No último GE, 18 de julho, estivemos mais uma vez discutindo questões de Hubert Godard, dessa vez através do texto Le Geste Manquant (O Gesto Faltante) – texto em que Godard faz relação do gesto com a psicanálise. Bom, o texto não tem tradução para português, mas temos a dupla sorte de termos no GE a Silvia Soter, que morou muitos anos na França e inclusive conheceu pessoalmente o Godard, e Eléonore Guisnet, “francesa original”, portanto dispensa comentários. Funcionou assim: Soter ia lendo e traduzindo diretamente para português; nos momentos em que algo truncava Guisnet socorria (com todos os artifícios gestuais, mímicos... enfim, o problema da tradução).
Como, para mim, francês é ultra mandarim, não vou me arriscar a traduzir nem mesmo afirmar colocações de Godard. Vale ressaltar que não tive acesso ao texto escrito... somente ouvi a tradução e fiz uns rabiscos no caderno de pontos que marcaram a discussão e me fizeram pensar em coisas outras. Alguns desses pontos, acredito, escapam ao próprio texto, mas chegou de alguma forma por conta dele e seu em torno. Vou transcrevê-los como aparecem no caderno...
Podemos então comentá-los sem fidelidade ao texto pelo exercício do desdobramento. Aqui faço um convite a quem possa interessar a manter as dobras:
- Godard parece querer discutir a relação entre gesto e carga simbólica, evidenciando sempre que toda ação simbólica surge de uma experiência concreta anterior. Ex.: O gesto de negar (gesto com a mão) está relacionado à experiência de empurrar algo com as mãos, afastar do corpo. Ou seja, a forma como se nega algo está relacionado a uma experiência de corpo no mundo;
- Sendo o gesto advindo de uma experiência física/concreta mais do que uma “kinesfera” e uma “dinamosfera” como apresentou Laban, segundo Godard, nós seríamos portadores de uma “gestosfera“, que é singular às experiências de cada indivíduo, portanto irregular, disforme;
- Imagem corporal se constrói na relação com o mundo e é constituída de caráter simbólico e afetivo. Sendo assim podemos fazer relação entre imagem corporal e gestosfera, pois ambos se constituem frutos da experiência;
- Do ponto de vista da psicanálise X gesto, a noção de autonomia do indivíduo está relacionada desde o primeiro momento em que o bebê sai do eixo da mãe (o corte umbilical) e passa a se relacionar com a postura, o peso, a resistência a gravidade, o empurrar do chão, comer, se relacionar com objetos, etc.

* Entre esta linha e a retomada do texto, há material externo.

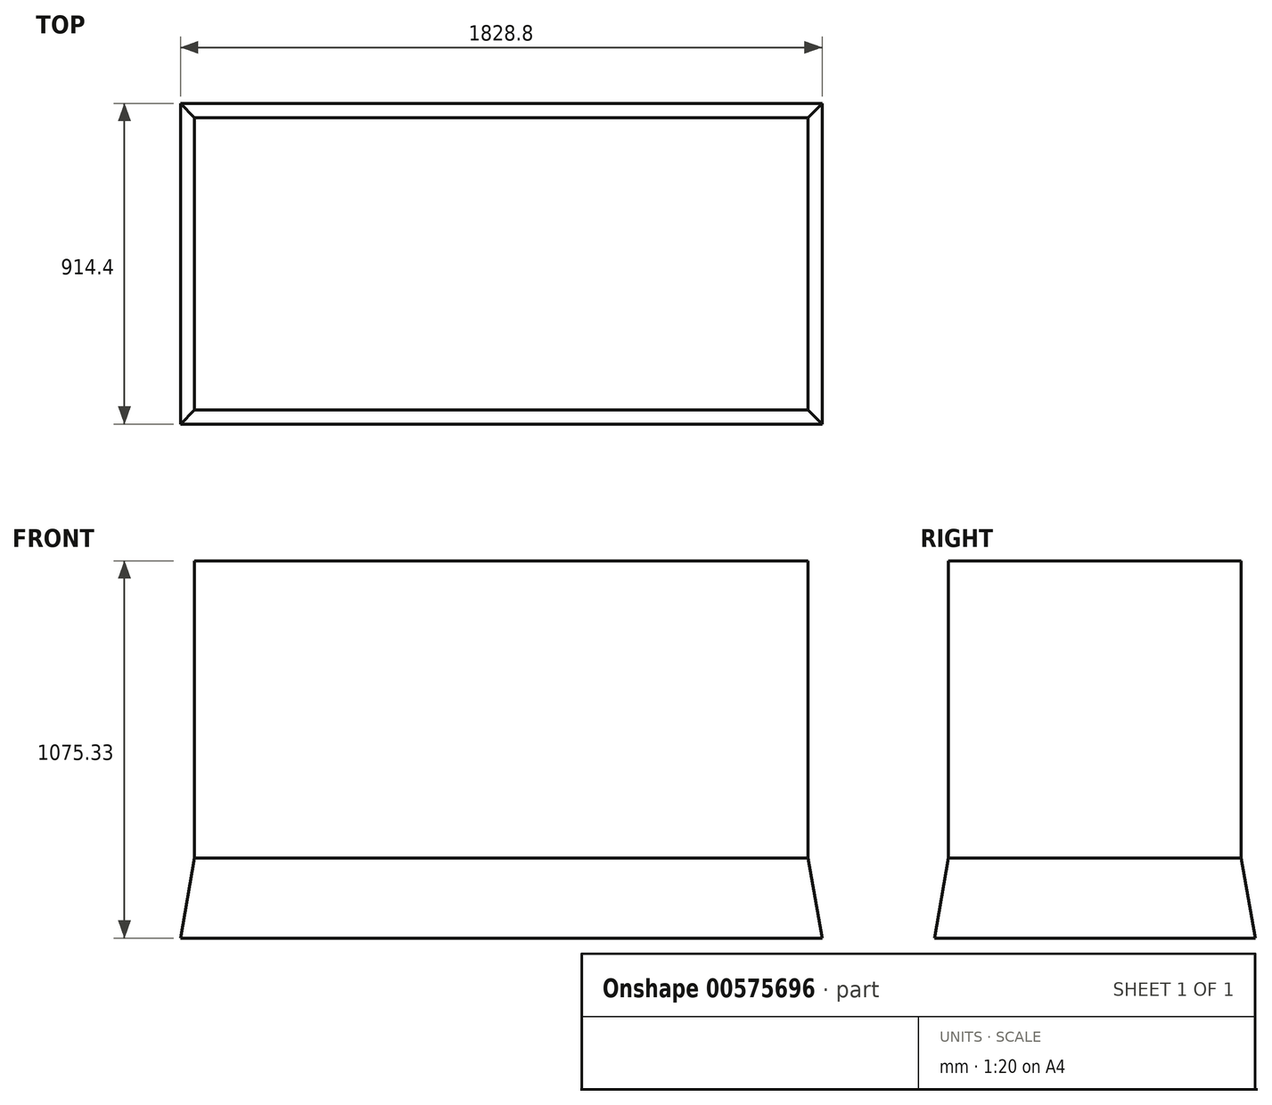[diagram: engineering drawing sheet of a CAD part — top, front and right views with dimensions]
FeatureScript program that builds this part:
annotation { "Feature Type Name" : "Feature", "Feature Type Description" : "" }
export const myFeature = defineFeature(function(context is Context, id is Id, definition is map)
    precondition{}
    {
        {
            var Q0;
            Q0=qCreatedBy(makeId("Top.planeOp"),FACE);
            var sketch = newSketch(context, id + "F0", { "sketchPlane" : qUnion([Q0])});
            skLineSegment(sketch, "E0.bottom", {"start": v(910.93, 457.2) * mm, "end": v(-917.87, 457.2) * mm});
            skLineSegment(sketch, "E0.top", {"start": v(910.93, -457.2) * mm, "end": v(-917.87, -457.2) * mm});
            skLineSegment(sketch, "E0.left", {"start": v(910.93, 457.2) * mm, "end": v(910.93, -457.2) * mm});
            skLineSegment(sketch, "E0.right", {"start": v(-917.87, 457.2) * mm, "end": v(-917.87, -457.2) * mm});
            skPoint(sketch, "E0.middle", {"position": v(-3.47, 0) * mm});
            skSolve(sketch);
        }
        {
            var Q0;
            Q0=makeQuery(id+"F0.imprint","IMPRINT",FACE,{"disambiguationData":[TD([[makeQuery(id+"F0.imprint","IMPRINT",EDGE,{"derivedFrom":sQuery(id+"F0.wireOp",EDGE,"E0.bottom")}),1.0]])]});
            extrude(context, id + "F1", {"entities" : qUnion([Q0]), "depth" : 0.25 * yard, "offsetDistance" : 0.03 * yard, "hasDraft" : true, "draftAngle" : 10 * degree, "draftPullDirection" : true});
        }
        {
            var Q0;
            Q0=makeQuery(id+"F1.opExtrude","CAP_FACE",FACE,{"disambiguationData":[OSD([sQuery(id+"F0.wireOp",EDGE,"E0.bottom"),sQuery(id+"F0.wireOp",EDGE,"E0.top"),sQuery(id+"F0.wireOp",EDGE,"E0.left"),sQuery(id+"F0.wireOp",EDGE,"E0.right")])],"isStart":false});
            extrude(context, id + "F2", {"entities" : qUnion([Q0]), "operationType" : NewBodyOperationType.ADD, "depth" : 0.27 * yard, "offsetDistance" : 0.03 * yard});
        }
        {
            var Q0;
            Q0=makeQuery(id+"F2.opExtrude","CAP_FACE",FACE,{"disambiguationData":[OSD([sQuery(id+"F0.wireOp",EDGE,"E0.bottom"),sQuery(id+"F0.wireOp",EDGE,"E0.top"),sQuery(id+"F0.wireOp",EDGE,"E0.left"),sQuery(id+"F0.wireOp",EDGE,"E0.right")])],"isStart":false});
            var Q1;
            Q1=makeQuery(id+"F2.opExtrude","CAP_FACE",FACE,{"disambiguationData":[OSD([sQuery(id+"F0.wireOp",EDGE,"E0.bottom"),sQuery(id+"F0.wireOp",EDGE,"E0.top"),sQuery(id+"F0.wireOp",EDGE,"E0.left"),sQuery(id+"F0.wireOp",EDGE,"E0.right")])],"isStart":false});
            extrude(context, id + "F3", {"entities" : qUnion([Q0, Q1]), "operationType" : NewBodyOperationType.ADD, "depth" : 0.34 * yard, "offsetDistance" : 0.03 * yard});
        }
        {
            var Q0;
            Q0=makeQuery(id+"F3.opExtrude","CAP_FACE",FACE,{"disambiguationData":[OSD([sQuery(id+"F0.wireOp",EDGE,"E0.bottom"),sQuery(id+"F0.wireOp",EDGE,"E0.top"),sQuery(id+"F0.wireOp",EDGE,"E0.left"),sQuery(id+"F0.wireOp",EDGE,"E0.right")])],"isStart":false});
            extrude(context, id + "F4", {"entities" : qUnion([Q0]), "operationType" : NewBodyOperationType.ADD, "depth" : 0.32 * yard, "offsetDistance" : 0.03 * yard});
        }
        {
            var Q0;
            Q0=makeQuery(id+"F4.opExtrude","CAP_FACE",FACE,{"disambiguationData":[OSD([sQuery(id+"F0.wireOp",EDGE,"E0.bottom"),sQuery(id+"F0.wireOp",EDGE,"E0.top"),sQuery(id+"F0.wireOp",EDGE,"E0.left"),sQuery(id+"F0.wireOp",EDGE,"E0.right")])],"isStart":false});
            extrude(context, id + "F5", {"entities" : qUnion([Q0]), "operationType" : NewBodyOperationType.ADD, "oppositeDirection" : true, "depth" : 0.4 * yard, "offsetDistance" : 0.03 * yard});
        }
    });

- Lembro que falei de uma relação “heterautonoma” (heteronomia X autonomia) ou uma “autonomia intransitiva”: o bebê passa a não depender mais diretamente da mãe para se relacionar no espaço mas passa a operar dentro de um jogo de codenpendências ao outro, que é sempre por vir, impossível de ser apreendido. Sendo assim, o eu (indivíduo, self, sujeito...) se diz autônomo porém é pertencente a um jogo de alteridade. Nesse sentido, todo self é exteroceptivo. O dito “eu” que converso comigo mesmo (que se diz lá dentro) é um outro (exterior) como quem esse outro eu conversa. Eu-outro, interior-exterior, se confundem... mas, politicamente, me parece interessante perceber esse jogo relacional como outro-outro.
- Seria possível pensar a gestosfera como uma ética corporal? Modo de operação/relação com o mundo. Experiência – alteridade – corpo – postura – carga simbólica...
- Já que o gesto está imbricado o fator ético, como não cair no risco da leitura do corpo? Como aquelas dicas e cursos de “psico-RH” que diz quais posturas e gestos são mais adequados numa entrevista de trabalho ou numa negociação com o cliente... “etiqueta”. Talvez, seja o caso de discutir sobre a não restituição do gesto.
- Falamos no GE que o gesto se diferencia de movimento justamente porque gesto se constitui na relação/tensão com o outro. Mas seria possível pensar num movimento isolado do outro? Que movimento escaparia ao jogo de co-dependência? Pensar nessa premissa também não parece admitir “gesto” como uma intenção de encerrar significado ou regulador da comunicação? - regulador aqui não deve ser entendido negativamente... regulador como mecanismos de intenção/desejo.
Não conseguimos terminar a leitura/tradução do texto... muito porque íamos parando para discutir coisas. Godard tem sido um grande parceiro para desdobrarmos questões sobre o gesto. Essas observações que transcrevi são super anotações e rabiscos pessoais. Podemos desdobrar essas questões ou trazer outras, associá-las. Semana que vem retornaremos a Godard em outro texto, dessa vez em português, intitulado "Olhar cego" - entrevista concedida a Suely Rolnik. Enquanto isso, façamos rabiscos em cima de rabiscos.